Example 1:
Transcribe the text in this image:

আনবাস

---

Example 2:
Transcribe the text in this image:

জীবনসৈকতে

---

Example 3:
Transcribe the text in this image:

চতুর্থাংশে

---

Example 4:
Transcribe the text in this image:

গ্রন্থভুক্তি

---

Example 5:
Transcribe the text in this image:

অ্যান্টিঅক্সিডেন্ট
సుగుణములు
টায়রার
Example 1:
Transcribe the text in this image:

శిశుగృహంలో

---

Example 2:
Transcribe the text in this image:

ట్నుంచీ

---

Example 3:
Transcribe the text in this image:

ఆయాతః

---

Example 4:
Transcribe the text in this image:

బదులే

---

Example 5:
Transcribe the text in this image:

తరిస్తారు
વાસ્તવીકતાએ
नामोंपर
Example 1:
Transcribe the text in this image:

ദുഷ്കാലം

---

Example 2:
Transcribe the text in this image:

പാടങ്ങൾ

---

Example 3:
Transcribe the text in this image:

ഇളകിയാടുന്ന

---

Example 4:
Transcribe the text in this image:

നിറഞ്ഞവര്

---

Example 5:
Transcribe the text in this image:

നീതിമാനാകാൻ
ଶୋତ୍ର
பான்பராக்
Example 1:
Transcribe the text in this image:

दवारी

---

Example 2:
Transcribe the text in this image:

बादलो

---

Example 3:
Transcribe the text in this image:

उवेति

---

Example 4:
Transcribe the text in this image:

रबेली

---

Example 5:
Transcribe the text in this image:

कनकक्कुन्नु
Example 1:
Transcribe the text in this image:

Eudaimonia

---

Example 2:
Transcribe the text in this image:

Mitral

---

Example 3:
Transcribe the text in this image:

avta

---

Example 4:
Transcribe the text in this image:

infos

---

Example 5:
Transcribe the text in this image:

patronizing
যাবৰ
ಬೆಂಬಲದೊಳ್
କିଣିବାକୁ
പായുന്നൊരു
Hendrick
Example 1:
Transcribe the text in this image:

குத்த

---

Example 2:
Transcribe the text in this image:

□ □ □ □

▸ Exercise aim
All of the material should be given again, character for character.

▸ Expected output
Example 1:
Transcribe the text in this image:

আনবাস

---

Example 2:
Transcribe the text in this image:

জীবনসৈকতে

---

Example 3:
Transcribe the text in this image:

চতুর্থাংশে

---

Example 4:
Transcribe the text in this image:

গ্রন্থভুক্তি

---

Example 5:
Transcribe the text in this image:

অ্যান্টিঅক্সিডেন্ট
సుగుణములు
টায়রার
Example 1:
Transcribe the text in this image:

శిశుగృహంలో

---

Example 2:
Transcribe the text in this image:

ట్నుంచీ

---

Example 3:
Transcribe the text in this image:

ఆయాతః

---

Example 4:
Transcribe the text in this image:

బదులే

---

Example 5:
Transcribe the text in this image:

తరిస్తారు
વાસ્તવીકતાએ
नामोंपर
Example 1:
Transcribe the text in this image:

ദുഷ്കാലം

---

Example 2:
Transcribe the text in this image:

പാടങ്ങൾ

---

Example 3:
Transcribe the text in this image:

ഇളകിയാടുന്ന

---

Example 4:
Transcribe the text in this image:

നിറഞ്ഞവര്

---

Example 5:
Transcribe the text in this image:

നീതിമാനാകാൻ
ଶୋତ୍ର
பான்பராக்
Example 1:
Transcribe the text in this image:

दवारी

---

Example 2:
Transcribe the text in this image:

बादलो

---

Example 3:
Transcribe the text in this image:

उवेति

---

Example 4:
Transcribe the text in this image:

रबेली

---

Example 5:
Transcribe the text in this image:

कनकक्कुन्नु
Example 1:
Transcribe the text in this image:

Eudaimonia

---

Example 2:
Transcribe the text in this image:

Mitral

---

Example 3:
Transcribe the text in this image:

avta

---

Example 4:
Transcribe the text in this image:

infos

---

Example 5:
Transcribe the text in this image:

patronizing
যাবৰ
ಬೆಂಬಲದೊಳ್
କିଣିବାକୁ
പായുന്നൊരു
Hendrick
Example 1:
Transcribe the text in this image:

குத்த

---

Example 2:
Transcribe the text in this image:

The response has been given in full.